[SciPy-User] Probability Density Estimation

Mon Apr 11 05:52:50 EDT 2011

On Wed, Apr 06, 2011 at 11:47:26AM -0400, josef.pktd at gmail.com wrote:
> My objective was measures for general (non-linear) dependence between
> two random variables, and tests for independence.

OK.

The measure I need to estimate is

  I(X;Y) = H(X) - 0.5( H(X|Y=0) + H(X|Y=1) )

Where X is continuous and normally multivariate, and Y is boolean.
The entropy H is estimated as

  H(X) ~= sum log f(x)

where the sum is taken over all the observations x of X, and f is the
KDE.  This is following Ahmad and Lin (IEEE Trans IT 1989).

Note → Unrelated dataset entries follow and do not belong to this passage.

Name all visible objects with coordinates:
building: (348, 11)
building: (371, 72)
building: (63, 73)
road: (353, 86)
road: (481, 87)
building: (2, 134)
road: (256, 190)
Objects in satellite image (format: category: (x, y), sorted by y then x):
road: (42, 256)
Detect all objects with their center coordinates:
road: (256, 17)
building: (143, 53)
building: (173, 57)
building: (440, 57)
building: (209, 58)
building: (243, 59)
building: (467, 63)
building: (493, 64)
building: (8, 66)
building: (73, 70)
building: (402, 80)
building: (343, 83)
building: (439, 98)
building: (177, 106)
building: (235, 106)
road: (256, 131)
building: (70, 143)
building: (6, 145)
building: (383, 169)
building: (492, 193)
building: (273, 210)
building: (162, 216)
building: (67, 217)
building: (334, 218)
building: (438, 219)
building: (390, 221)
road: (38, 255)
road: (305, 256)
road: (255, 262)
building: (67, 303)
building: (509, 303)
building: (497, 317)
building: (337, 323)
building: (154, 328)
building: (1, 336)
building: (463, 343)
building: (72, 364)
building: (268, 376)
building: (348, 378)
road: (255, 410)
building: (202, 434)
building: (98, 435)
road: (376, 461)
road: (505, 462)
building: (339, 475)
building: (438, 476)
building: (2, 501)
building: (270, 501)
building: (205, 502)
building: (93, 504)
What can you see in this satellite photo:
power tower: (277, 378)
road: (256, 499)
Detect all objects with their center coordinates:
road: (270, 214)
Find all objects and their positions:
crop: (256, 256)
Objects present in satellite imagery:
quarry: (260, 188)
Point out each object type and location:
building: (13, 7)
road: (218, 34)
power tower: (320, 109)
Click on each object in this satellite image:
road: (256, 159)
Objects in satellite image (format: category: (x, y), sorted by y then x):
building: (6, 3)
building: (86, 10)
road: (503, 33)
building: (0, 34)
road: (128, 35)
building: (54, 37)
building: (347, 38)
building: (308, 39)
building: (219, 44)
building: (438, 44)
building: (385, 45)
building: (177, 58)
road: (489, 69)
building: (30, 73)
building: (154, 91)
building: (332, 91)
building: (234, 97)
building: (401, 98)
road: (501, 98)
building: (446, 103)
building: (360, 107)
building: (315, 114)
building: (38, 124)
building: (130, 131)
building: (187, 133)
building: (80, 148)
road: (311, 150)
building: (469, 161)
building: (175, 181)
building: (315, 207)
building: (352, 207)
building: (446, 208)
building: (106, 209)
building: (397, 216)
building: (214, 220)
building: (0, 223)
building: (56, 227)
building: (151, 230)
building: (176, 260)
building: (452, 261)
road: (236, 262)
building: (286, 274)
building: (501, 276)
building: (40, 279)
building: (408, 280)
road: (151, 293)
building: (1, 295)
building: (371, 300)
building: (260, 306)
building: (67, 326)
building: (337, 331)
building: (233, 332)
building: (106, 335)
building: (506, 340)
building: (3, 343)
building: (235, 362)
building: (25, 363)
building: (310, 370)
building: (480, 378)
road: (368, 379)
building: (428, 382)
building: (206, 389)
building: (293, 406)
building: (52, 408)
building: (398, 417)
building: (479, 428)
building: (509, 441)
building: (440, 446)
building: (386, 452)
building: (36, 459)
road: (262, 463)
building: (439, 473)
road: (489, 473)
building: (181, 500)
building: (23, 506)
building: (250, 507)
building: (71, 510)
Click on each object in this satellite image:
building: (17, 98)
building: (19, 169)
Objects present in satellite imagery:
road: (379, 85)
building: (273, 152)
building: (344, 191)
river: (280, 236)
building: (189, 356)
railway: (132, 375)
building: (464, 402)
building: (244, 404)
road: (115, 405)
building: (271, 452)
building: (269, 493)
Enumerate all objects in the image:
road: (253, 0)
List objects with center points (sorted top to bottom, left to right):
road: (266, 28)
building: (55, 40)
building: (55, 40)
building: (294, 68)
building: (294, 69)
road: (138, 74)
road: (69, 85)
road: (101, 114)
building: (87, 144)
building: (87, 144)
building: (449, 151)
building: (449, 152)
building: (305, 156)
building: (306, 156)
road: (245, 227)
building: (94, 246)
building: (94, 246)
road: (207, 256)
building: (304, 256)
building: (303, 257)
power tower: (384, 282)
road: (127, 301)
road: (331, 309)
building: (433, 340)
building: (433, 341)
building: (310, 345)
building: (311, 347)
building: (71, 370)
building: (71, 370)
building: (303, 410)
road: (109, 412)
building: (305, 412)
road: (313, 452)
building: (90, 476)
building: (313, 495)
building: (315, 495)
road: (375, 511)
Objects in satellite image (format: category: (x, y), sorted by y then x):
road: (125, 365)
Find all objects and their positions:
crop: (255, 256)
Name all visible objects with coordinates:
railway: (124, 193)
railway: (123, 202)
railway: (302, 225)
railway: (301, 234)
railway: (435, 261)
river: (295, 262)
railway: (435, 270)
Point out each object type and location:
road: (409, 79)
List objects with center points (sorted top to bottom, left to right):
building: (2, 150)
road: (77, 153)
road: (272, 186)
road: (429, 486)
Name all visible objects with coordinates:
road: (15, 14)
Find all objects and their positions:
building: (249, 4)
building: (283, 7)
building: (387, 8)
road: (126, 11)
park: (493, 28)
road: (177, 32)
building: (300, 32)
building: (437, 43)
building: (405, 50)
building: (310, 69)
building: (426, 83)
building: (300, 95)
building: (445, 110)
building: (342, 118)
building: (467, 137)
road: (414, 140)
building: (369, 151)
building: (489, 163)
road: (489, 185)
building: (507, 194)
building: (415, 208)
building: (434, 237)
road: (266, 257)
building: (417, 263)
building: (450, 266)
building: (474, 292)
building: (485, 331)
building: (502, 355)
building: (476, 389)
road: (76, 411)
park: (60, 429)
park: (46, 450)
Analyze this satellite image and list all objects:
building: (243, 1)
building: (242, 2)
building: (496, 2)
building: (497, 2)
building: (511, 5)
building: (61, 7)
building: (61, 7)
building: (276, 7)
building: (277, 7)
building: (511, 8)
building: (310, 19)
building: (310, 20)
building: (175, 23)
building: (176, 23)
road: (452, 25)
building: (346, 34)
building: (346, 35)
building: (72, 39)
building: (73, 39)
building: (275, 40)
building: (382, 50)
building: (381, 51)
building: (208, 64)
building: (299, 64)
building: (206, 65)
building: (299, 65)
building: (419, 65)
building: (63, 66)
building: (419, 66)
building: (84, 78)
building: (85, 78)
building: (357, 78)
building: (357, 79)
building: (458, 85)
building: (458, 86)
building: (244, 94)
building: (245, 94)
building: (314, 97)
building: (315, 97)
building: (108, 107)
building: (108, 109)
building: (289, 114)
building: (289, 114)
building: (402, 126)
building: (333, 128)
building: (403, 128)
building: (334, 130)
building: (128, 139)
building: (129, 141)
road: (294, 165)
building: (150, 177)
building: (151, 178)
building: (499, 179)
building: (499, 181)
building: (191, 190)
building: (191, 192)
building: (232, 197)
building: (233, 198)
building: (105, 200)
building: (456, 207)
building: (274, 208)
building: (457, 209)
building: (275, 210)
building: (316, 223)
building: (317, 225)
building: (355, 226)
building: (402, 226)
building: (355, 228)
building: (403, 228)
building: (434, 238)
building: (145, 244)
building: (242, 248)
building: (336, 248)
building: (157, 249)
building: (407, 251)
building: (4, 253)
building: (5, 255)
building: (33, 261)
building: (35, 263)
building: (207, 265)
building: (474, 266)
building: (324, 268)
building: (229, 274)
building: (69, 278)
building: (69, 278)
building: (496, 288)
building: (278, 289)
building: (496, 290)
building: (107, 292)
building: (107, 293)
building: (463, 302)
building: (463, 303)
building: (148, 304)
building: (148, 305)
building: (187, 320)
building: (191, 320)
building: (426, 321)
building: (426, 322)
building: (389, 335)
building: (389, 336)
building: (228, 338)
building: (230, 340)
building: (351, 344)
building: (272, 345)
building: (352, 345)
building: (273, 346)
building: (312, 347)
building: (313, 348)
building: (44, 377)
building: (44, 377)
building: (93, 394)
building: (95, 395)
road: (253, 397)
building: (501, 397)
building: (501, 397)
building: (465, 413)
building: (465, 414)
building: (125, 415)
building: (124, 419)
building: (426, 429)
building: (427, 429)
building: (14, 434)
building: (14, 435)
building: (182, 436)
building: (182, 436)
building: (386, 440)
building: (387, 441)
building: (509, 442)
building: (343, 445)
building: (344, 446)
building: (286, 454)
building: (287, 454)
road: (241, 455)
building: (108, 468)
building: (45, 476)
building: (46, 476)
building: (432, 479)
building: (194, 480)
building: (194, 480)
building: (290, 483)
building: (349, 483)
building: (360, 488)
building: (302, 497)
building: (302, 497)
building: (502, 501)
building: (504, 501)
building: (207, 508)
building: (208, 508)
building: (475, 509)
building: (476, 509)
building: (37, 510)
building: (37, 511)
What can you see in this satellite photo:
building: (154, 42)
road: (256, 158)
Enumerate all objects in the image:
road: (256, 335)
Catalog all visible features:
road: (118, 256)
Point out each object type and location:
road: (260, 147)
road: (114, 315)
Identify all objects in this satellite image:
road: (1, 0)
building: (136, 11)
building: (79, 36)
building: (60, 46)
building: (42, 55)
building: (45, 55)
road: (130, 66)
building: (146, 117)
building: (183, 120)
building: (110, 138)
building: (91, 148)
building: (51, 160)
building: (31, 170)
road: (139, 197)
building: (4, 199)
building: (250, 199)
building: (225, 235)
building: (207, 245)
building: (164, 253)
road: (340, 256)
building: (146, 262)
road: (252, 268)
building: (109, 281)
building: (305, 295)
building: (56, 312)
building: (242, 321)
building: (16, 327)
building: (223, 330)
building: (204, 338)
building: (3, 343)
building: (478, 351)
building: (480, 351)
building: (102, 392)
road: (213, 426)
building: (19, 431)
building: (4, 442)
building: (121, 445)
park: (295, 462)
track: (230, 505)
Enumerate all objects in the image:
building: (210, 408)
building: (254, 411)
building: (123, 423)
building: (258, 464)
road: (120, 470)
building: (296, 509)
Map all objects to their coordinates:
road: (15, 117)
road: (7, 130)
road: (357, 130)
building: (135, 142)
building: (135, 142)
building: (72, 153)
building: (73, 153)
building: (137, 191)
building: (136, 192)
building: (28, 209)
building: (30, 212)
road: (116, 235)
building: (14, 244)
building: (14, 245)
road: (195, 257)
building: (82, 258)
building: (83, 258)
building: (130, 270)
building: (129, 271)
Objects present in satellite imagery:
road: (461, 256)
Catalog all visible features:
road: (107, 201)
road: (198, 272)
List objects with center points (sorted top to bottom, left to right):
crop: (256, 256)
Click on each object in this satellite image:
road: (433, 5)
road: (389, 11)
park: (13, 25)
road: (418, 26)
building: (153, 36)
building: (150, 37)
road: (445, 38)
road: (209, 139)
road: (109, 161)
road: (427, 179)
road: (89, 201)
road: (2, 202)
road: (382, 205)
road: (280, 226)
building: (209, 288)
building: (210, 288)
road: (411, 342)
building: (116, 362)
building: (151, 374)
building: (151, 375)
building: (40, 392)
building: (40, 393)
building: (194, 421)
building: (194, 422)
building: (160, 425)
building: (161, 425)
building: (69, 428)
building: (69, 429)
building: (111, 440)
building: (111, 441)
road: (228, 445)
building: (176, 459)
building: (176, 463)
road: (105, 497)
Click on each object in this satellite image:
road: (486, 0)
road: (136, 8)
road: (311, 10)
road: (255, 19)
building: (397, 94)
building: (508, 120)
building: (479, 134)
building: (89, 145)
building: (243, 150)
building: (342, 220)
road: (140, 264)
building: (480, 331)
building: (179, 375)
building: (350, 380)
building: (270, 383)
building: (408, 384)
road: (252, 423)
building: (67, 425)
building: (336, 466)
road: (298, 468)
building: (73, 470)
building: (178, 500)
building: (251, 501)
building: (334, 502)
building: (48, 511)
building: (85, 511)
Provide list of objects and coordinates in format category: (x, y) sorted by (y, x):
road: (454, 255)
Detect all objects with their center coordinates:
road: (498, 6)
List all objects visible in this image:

I initially estimated the KDE independently for the full set of X
observations, and for each class (Y=0 and Y=1).  This gave some
silly results.

A much better approach is to calculate the bandwidth once; I calculate
it from the full set of X observations, and then use the same bandwidth
matrix for all the three KDE-s.  Thanks to all of you for getting me on
track.

I'll see if I can clean up my annotated and augmented version of
gaussian_kde for publications.  I'll share when it is readable and
consistent :-)

If you have any ideas or are curious about further details, I shall be
happy to listen and discuss it further.

-- 
:-- Hans Georg